4. Poorhouse, Hospital, Asylum and Criminal Records
People who were admitted to hospitals, poorhouses, workhouses, or asylums were usually recorded in some type of ledger. Ages, and sometimes birth dates, were included in these records. In addition, children who were born in these institutions were also recorded.
Here is a sample of an intake record page from the Tewksbury Almshouse in Tewksbury, Massachusetts. This record, from 1883, shows only the ages of the people admitted to the almshouse but on the bottom of the page is the birth record for Mary Lee, born in the almshouse July 7, 1883. The child mother and the mother’s admission number are listed as well.
These records from the Tewksbury Almshouse were accessed through the DPLA. Learn more about using hospital and asylum records for genealogy here.
Like poorhouse records, old criminal records may list the ages or even birth dates of individuals being charged. Read this article for help finding and using criminal records.
5. Military Records
Certain types of military records are excellent sources for birth dates. Draft registration cards and pension records usually list the birth date of the individual – such as this World War I draft registration record for Melvin M. Borchardt of Tampa, Florida.
Large collections of these records can be accessed through FamilySearch at www.familysearch.org.
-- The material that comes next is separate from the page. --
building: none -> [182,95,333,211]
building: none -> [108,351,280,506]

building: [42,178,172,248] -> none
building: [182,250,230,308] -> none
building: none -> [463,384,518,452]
Others can only be found on Ancestry, Fold3 or other paid sites.
Information about Civil War records that can be found for free online can be found here and those for the American Revolution here.
6. Personal Papers, Letters and Diaries
Sometimes the best place to find a missing birth record is in that old box of letters in the attic (or in a digital attic, as the case may be).
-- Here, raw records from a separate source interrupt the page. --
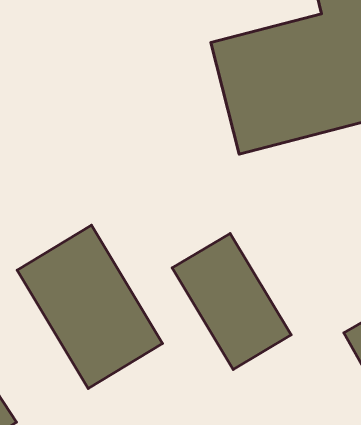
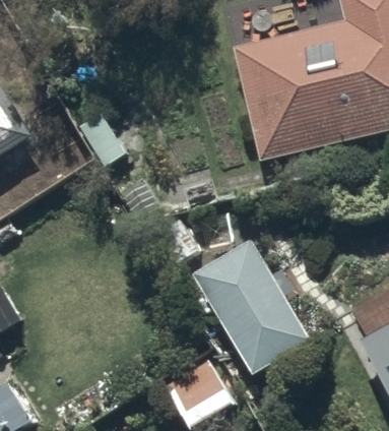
building: [17,225,163,389] -> none

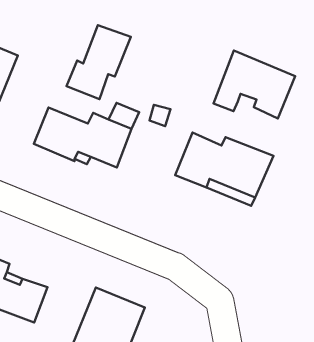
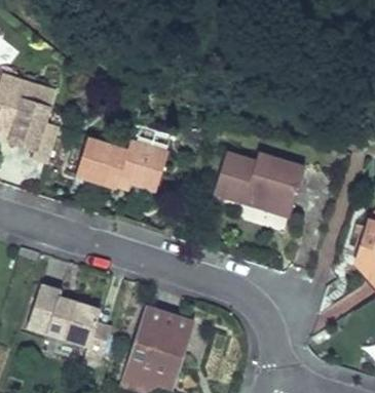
building: [67,25,131,99] -> none
building: [213,51,295,119] -> none

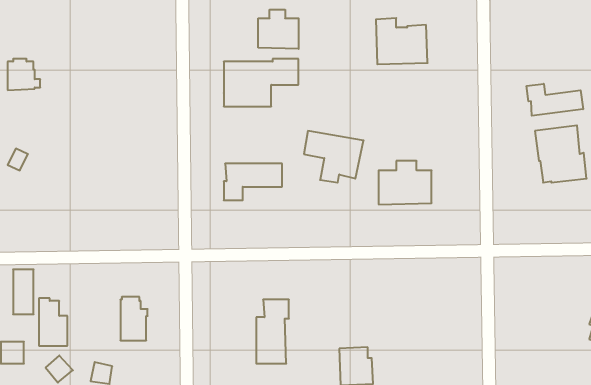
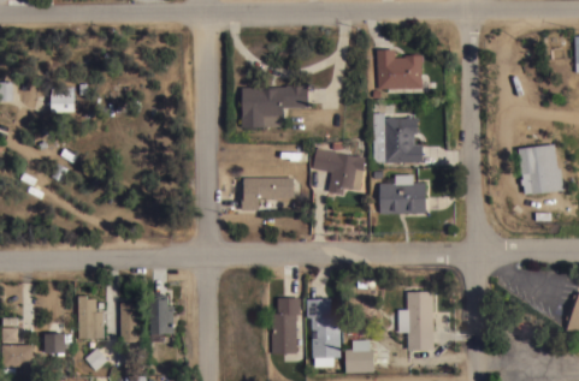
building: [258,10,299,49] -> none
building: [527,84,583,116] -> none
building: none -> [373,113,423,162]
building: [13,269,34,314] -> [120,302,138,341]
building: none -> [397,291,433,350]
building: none -> [307,298,341,367]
People often referenced the birth of a new member of the family in diary entries or letters to other family members. Sometimes, lacking a family bible, families just recorded the births of family members on whatever they had lying around. My great-grandfather wrote down the names and birth dates of all his children on a plain piece of paper. If you are fortunate enough to have one of those relatives who saves everything, you may be able to contact that person and ask to look through their collection of old family papers.
Not all of us have this advantage, of course, but many collections of family papers have been donated to libraries, museums, and historical societies and some of these have been digitized. It is worth completing an online search to see if your ancestors are mentioned in a collection of personal papers. While you might not be able to view every scrap of paper online, you may be able to locate the library or archive where the collection is stored so that you can search it in person.
Look for such collections via ArchiveGrid or in online libraries like Internet Archive, the DPLA and Hathitrust. Type “family papers” or “personal papers” and a surname of interest in the searches on these sites.
The following pictures show the title page and table of contents of the Family Papers of the Day and Hartsinck families, edited by Samuel H. Day in 1911. As you can see in the table of contents, the work includes pedigrees for both families, so birth dates would be included here.
There are many other possible records where you may be lucky enough to find a birth date. Study the region and time period you are researching to better understand what documents are available to you and sooner or later you are bound to discover the information you need.
Janet Meydam is a freelance writer who has over 40 years of experience in genealogy as a hobby. Her knowledge includes researching many different records from the United States, Germany, and Poland. She is also a co-author of her parents’ family history book “I Come from a Long Line of Dilleys.” Janet works as an occupational therapist. She and her husband Tim have three adult children and live in Wisconsin.